● **Required action**: Your reply should be one number: how many lines of the records below contain the string "DIRECCION".

● **Data items**:

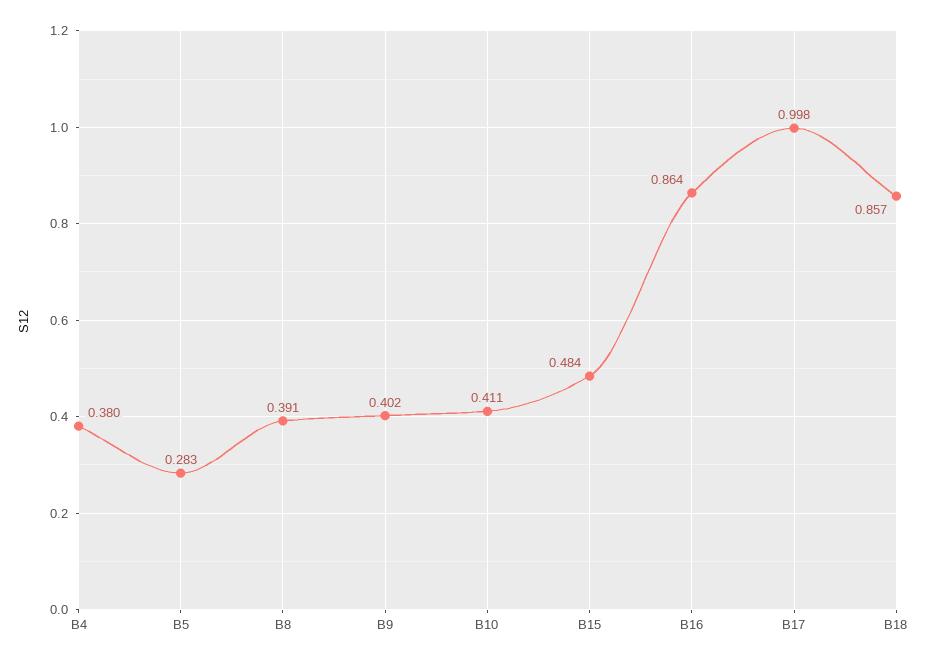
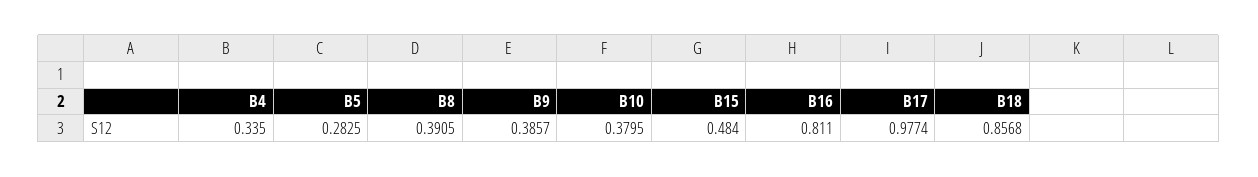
  {
-   "B4": 0.38,
+   "B4": 0.335,
    "B5": 0.2825,
    "B8": 0.3905,
-   "B9": 0.402,
+   "B9": 0.3857,
-   "B10": 0.411,
+   "B10": 0.3795,
    "B15": 0.484,
-   "B16": 0.864,
+   "B16": 0.811,
-   "B17": 0.998,
+   "B17": 0.9774,
    "B18": 0.8568
  }

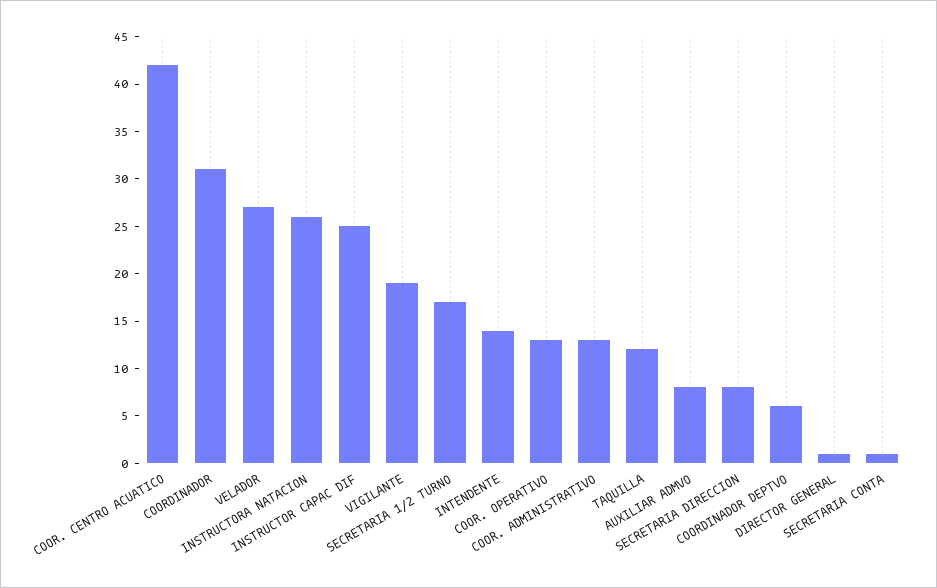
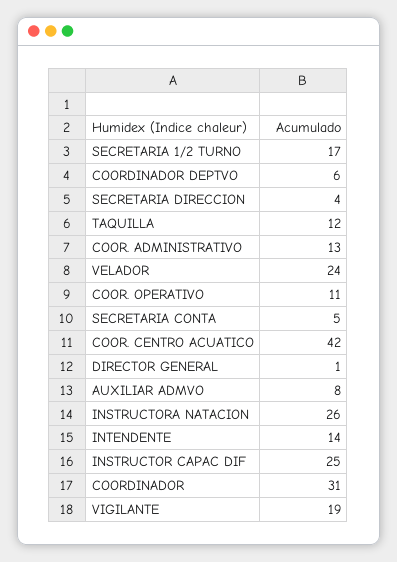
  {
    "COOR. CENTRO ACUATICO": 42,
    "COORDINADOR": 31,
-   "VELADOR": 27,
+   "VELADOR": 24,
    "INSTRUCTORA NATACION": 26,
    "INSTRUCTOR CAPAC DIF": 25,
    "VIGILANTE": 19,
    "SECRETARIA 1/2 TURNO": 17,
    "INTENDENTE": 14,
-   "COOR. OPERATIVO": 13,
+   "COOR. OPERATIVO": 11,
    "COOR. ADMINISTRATIVO": 13,
    "TAQUILLA": 12,
    "AUXILIAR ADMVO": 8,
-   "SECRETARIA DIRECCION": 8,
+   "SECRETARIA DIRECCION": 4,
    "COORDINADOR DEPTVO": 6,
    "DIRECTOR GENERAL": 1,
-   "SECRETARIA CONTA": 1
+   "SECRETARIA CONTA": 5
  }

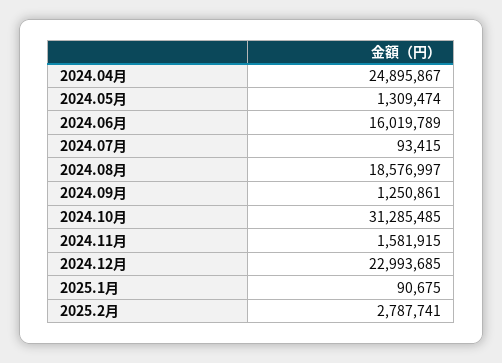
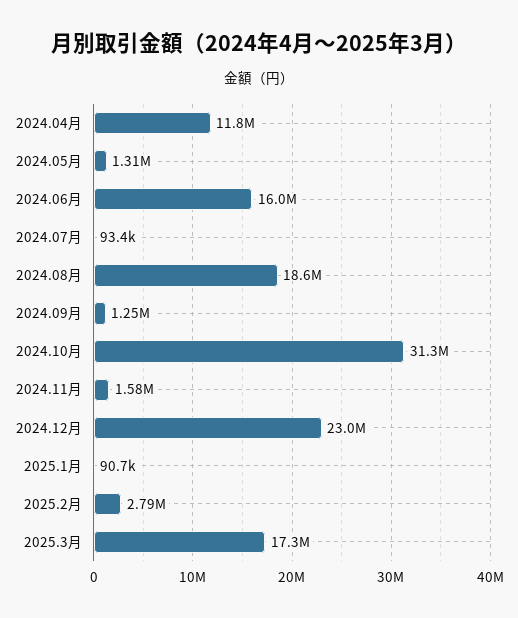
  {
-   "2024.04月": 24895867,
+   "2024.04月": 11800000,
    "2024.05月": 1309474,
    "2024.06月": 16019789,
    "2024.07月": 93415,
    "2024.08月": 18576997,
    "2024.09月": 1250861,
    "2024.10月": 31285485,
    "2024.11月": 1581915,
    "2024.12月": 22993685,
    "2025.1月": 90675,
-   "2025.2月": 2787741
+   "2025.2月": 2787741,
+   "2025.3月": 17300000
  }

● **Solution**: 2